Опубликовано в журнале Октябрь, номер 5, 2014
Сергей Оробий – критик, литературовед. Родился и живет в
Благовещенске. Кандидат филологических наук, доцент Благовещенского
государственного педагогического университета. Автор монографий «”Бесконечный
тупик” Дмитрия Галковского: структура, идеология,
контекст» (2010) и «“Вавилонская башня” Михаила Шишкина: опыт модернизации
русской прозы» (2011).
Все вокруг (ну хорошо, «все» – это значит коллеги автора, тоже филологи) говорят о кризисе гуманитарной теории. Умы XXI века пока не создали новой универсальной идеи, которая бы дала толчок наукам о тексте. То ли дело век двадцатый: формалисты объяснили, в чем смысл литературной эволюции, Бахтин переосмыслил «диалог», «полифонию» и «карнавал», Лотман придумал структурализм, а Деррида – постструктурализм… но вот мы выбрались в новое столетие, открытое всем ветрам, дальше плодить «посты» нет смысла, и филологи остановились в растерянности. При этом очевидно, что в последние десятилетия литература развивается все быстрее, а значит, и теории должны сменять одна другую. Но этого не происходит: в конце концов, говорят филологи, нельзя переписывать историю литературы с учетом каждого нового романа Акунина.

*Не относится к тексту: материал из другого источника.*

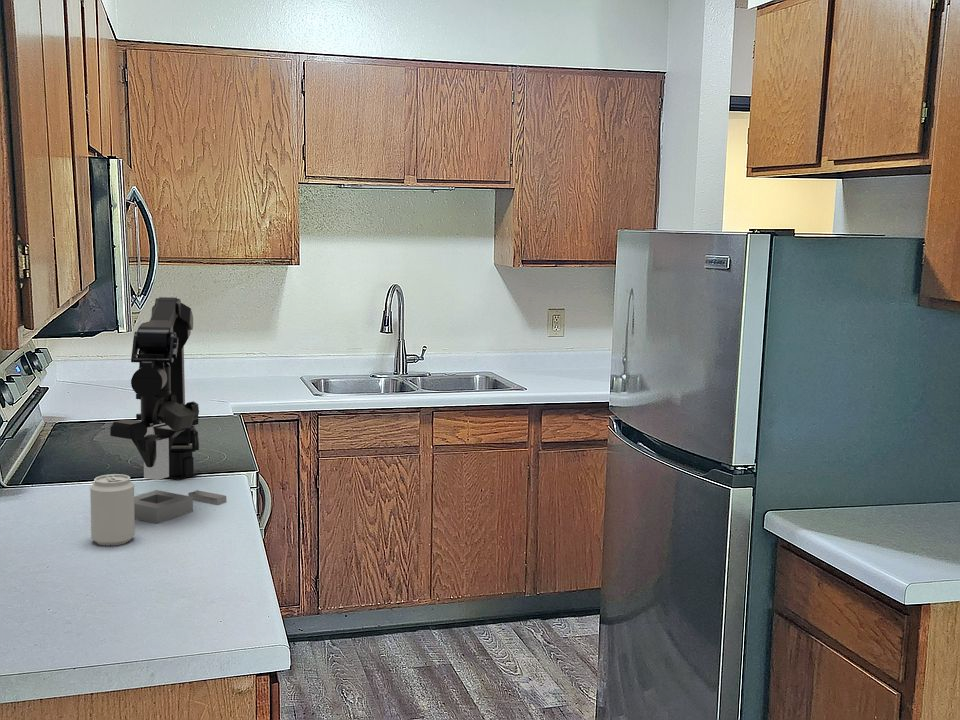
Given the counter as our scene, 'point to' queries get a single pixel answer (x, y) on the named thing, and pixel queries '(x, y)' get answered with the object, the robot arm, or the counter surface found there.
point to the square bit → (159, 460)
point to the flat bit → (208, 497)
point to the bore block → (161, 506)
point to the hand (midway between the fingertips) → (156, 465)
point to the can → (112, 509)
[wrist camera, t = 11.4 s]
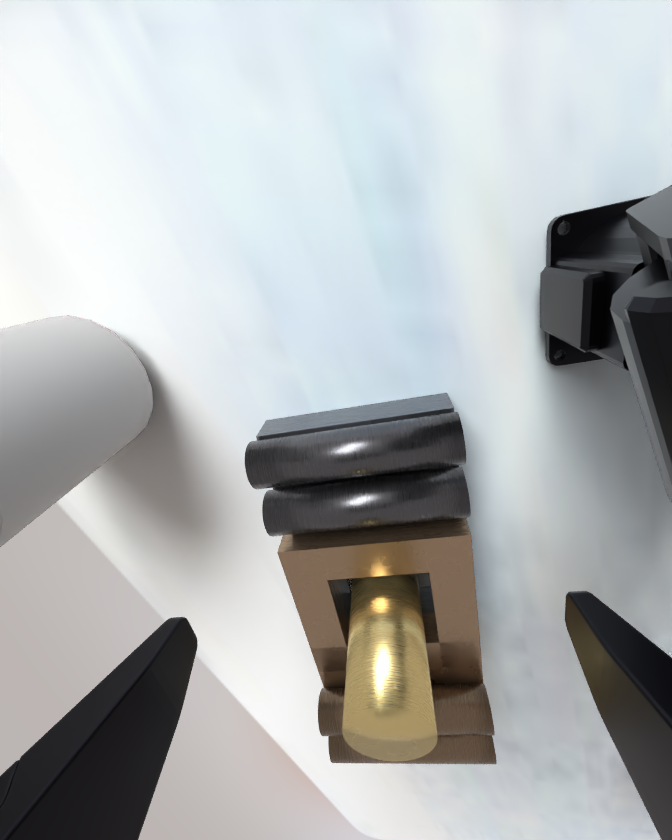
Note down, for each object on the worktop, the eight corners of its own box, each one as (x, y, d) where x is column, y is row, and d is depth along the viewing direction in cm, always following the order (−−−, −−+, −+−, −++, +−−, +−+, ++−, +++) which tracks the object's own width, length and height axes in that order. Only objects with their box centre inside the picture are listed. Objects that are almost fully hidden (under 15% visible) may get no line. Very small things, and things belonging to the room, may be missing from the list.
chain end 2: (455, 487, 22) (483, 572, 17) (472, 666, 29) (497, 772, 23) (292, 506, 24) (265, 589, 18) (342, 670, 31) (334, 770, 25)
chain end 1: (446, 389, 20) (463, 425, 16) (467, 608, 26) (483, 672, 22) (265, 417, 22) (240, 456, 18) (326, 616, 28) (317, 678, 24)
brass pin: (411, 532, 24) (432, 706, 15) (418, 579, 26) (441, 761, 17) (348, 538, 25) (333, 708, 16) (359, 583, 26) (351, 761, 17)
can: (148, 315, 20) (-125, 403, 9) (171, 442, 23) (-12, 620, 12) (14, 309, 20) (-394, 384, 10) (53, 434, 24) (-220, 597, 13)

Все верно, но правда и в том, что а) идеи стали более гибкими: может быть, срок их действия короче, но воздействие сильнее; б) границы между науками стали гораздо более проницаемыми: в наши дни никто уже не воспринимает всерьез конфликт «физиков» и «лириков». Тут-то и кроется решение проблемы: сегодня нужно не писать пятидесятый комментарий к Бахтину – такие штудии напоминают пресловутые поиски монеты под фонарем, потому что там светлее, – а внимательнее прислушиваться к профессионалам из других областей знаний: экономики, социологии, психологии. Ведь и литература – это не только тексты. Словом, вот три книги, написанные уже в XXI веке, наделавшие шуму (порой в мировом масштабе), переведенные у нас, посвященные не литературе, но помогающие, кажется, лучше в ней разобраться.
Первая называется «Мудрость толпы» и имеет длинный подзаголовок «Почему вместе мы умнее, чем поодиночке, и как коллективный разум влияет на бизнес, экономику, общество и государство» (М.: Вильямс, 2007). Автор – американский журналист, постоянный автор «The New Yorker» Джеймс Шуровьески – считает достижения человечества продуктом коллективной жизни. Люди поумнели тогда, когда научились распределять обязанности, и сегодня миром правит разумное разделение труда – мы можем создавать какие-то вещи, смысла которых не понимаем. Знаменитый пример: ни один человек на свете не знает, как изготовить карандаш, это знание распределено между тысячами шахтеров, дровосеков, дизайнеров и фабричных рабочих.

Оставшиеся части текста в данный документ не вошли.